The short answer is that immediate change, if any, will be limited. The interim agreement is only intended to last six months until a more complete agreement can be reached. In addition, the interim agreement must be implemented by each country's local laws, which has not occurred to date.
Under the interim agreement, the U.S. is required to suspend sanctions on Iran's petrochemical, precious metal, automotive and aviation industries and establish financial channels to facilitate trade for Iran's humanitarian needs, including food and agricultural products, medicine and medical devices. The interim agreement does not relax U.S. sanctions on Iran for any other industries or products, although the ultimate goal is to do so under a final agreement.
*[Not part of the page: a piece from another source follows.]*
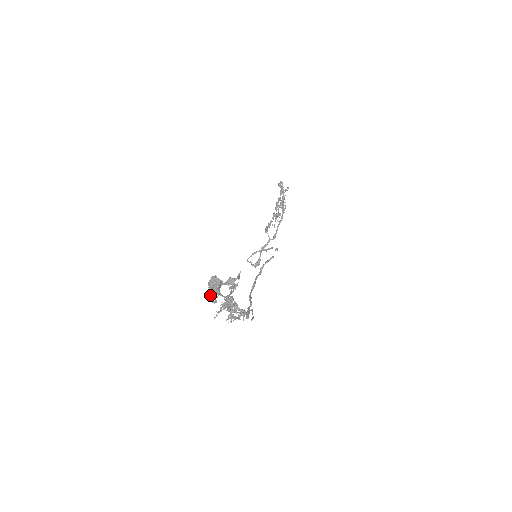
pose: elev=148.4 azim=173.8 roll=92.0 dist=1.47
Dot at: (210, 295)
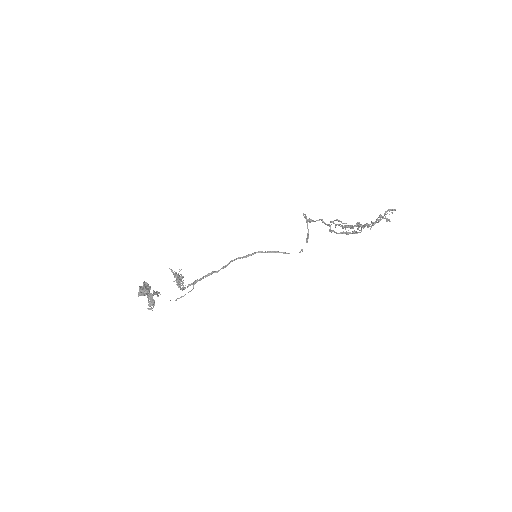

However, in mid-December 2013, the U.S. Departments of Treasury and State announced that they would continue to aggressively pursue violations of the existing Iranian sanctions programs. The two departments also recently blacklisted several Iranian companies, drawing a hostile reaction from Iran and nearly scuttling the negotiations.
The interim agreement also received mixed reactions from U.S. lawmakers, with 26 Senators proposing a bill to increase sanctions on Iran if it fails to comply with the interim agreement or reach a final agreement. The Nuclear Weapons Free Iran Act of 2013, as the bill is known, would result in additional financial sanctions on countries purchasing Iranian petroleum products, as well as the imposition of economic sanctions on Iran's strategic sectors, including shipbuilding, engineering, mining and construction. In response, President Obama threatened to veto the bill if passed, and Iran threatened to walk away from the negotiations if further sanctions are imposed.
Following extensive meetings at the end of 2013, Iran and the P5+1 countries may begin implementing their obligations under the interim agreement as soon as late January 2014. Nevertheless, U.S. companies are strongly advised to comply with the existing U.S. sanctions programs and refrain from engaging in transactions with Iran or Iranian parties until a final agreement, if any, is reached.